DATA SEGMENT:
##########
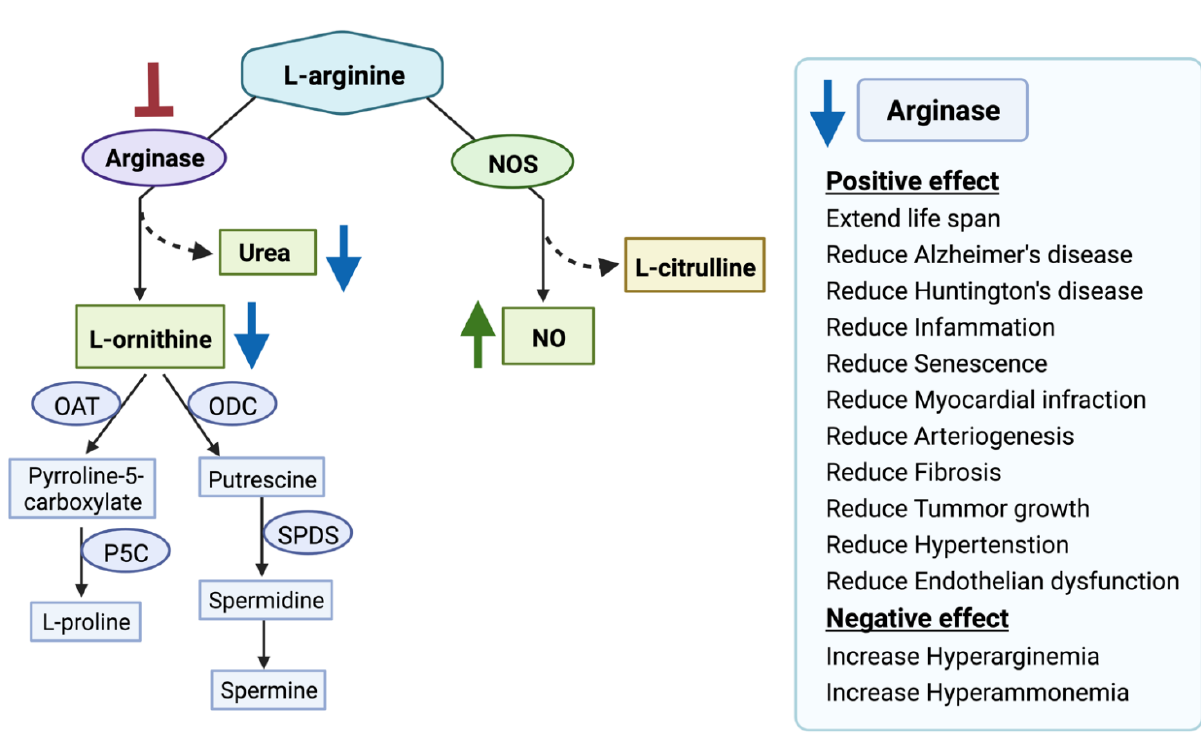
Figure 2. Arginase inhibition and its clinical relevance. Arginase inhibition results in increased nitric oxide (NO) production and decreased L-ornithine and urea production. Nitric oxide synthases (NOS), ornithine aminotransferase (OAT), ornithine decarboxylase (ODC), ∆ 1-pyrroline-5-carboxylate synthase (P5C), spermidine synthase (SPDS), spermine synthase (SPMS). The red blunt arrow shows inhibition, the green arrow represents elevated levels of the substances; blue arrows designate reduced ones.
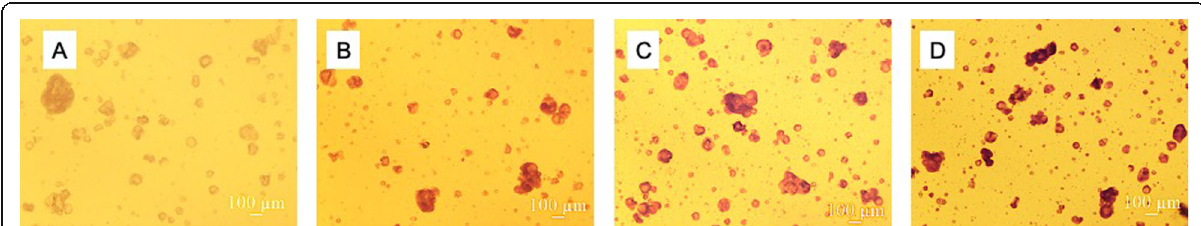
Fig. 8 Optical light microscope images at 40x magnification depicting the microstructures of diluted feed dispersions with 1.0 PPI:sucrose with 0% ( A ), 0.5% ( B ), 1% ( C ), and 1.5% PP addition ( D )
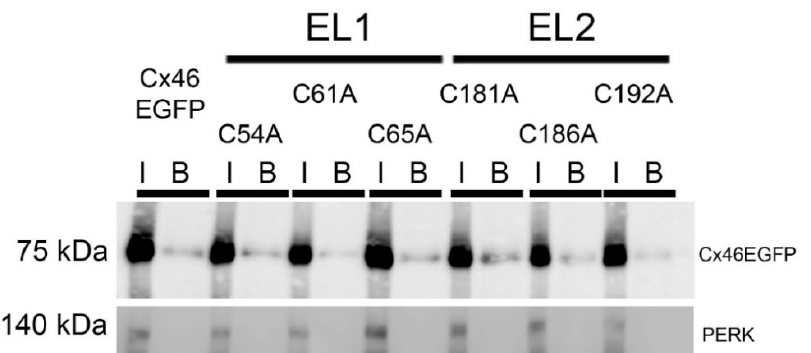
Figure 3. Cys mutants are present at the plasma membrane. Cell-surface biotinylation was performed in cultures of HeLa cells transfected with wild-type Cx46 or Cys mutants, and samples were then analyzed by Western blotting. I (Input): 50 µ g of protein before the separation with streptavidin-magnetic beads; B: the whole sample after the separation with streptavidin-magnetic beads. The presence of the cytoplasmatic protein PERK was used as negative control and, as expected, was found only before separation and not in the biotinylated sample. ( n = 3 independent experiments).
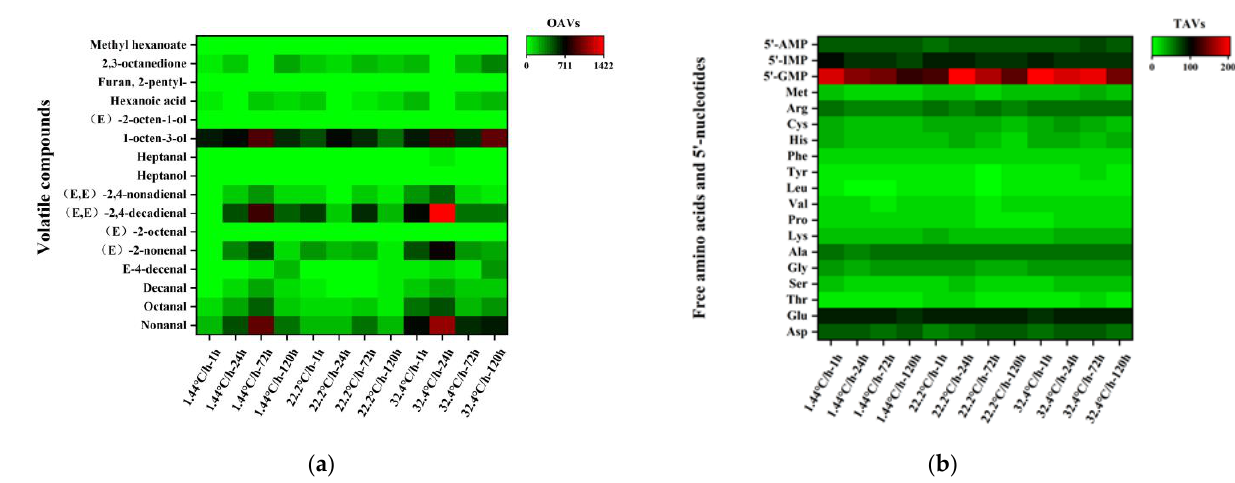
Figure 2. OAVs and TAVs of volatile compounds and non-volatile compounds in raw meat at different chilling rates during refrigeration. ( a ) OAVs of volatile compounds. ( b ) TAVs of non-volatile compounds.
##########
Every line of the listing that includes "Figure" must be shown.

Figure 2. Arginase inhibition and its clinical relevance. Arginase inhibition results in increased nitric oxide (NO) production and decreased L-ornithine and urea production. Nitric oxide synthases (NOS), ornithine aminotransferase (OAT), ornithine decarboxylase (ODC), ∆ 1-pyrroline-5-carboxylate synthase (P5C), spermidine synthase (SPDS), spermine synthase (SPMS). The red blunt arrow shows inhibition, the green arrow represents elevated levels of the substances; blue arrows designate reduced ones.
Figure 3. Cys mutants are present at the plasma membrane. Cell-surface biotinylation was performed in cultures of HeLa cells transfected with wild-type Cx46 or Cys mutants, and samples were then analyzed by Western blotting. I (Input): 50 µ g of protein before the separation with streptavidin-magnetic beads; B: the whole sample after the separation with streptavidin-magnetic beads. The presence of the cytoplasmatic protein PERK was used as negative control and, as expected, was found only before separation and not in the biotinylated sample. ( n = 3 independent experiments).
Figure 2. OAVs and TAVs of volatile compounds and non-volatile compounds in raw meat at different chilling rates during refrigeration. ( a ) OAVs of volatile compounds. ( b ) TAVs of non-volatile compounds.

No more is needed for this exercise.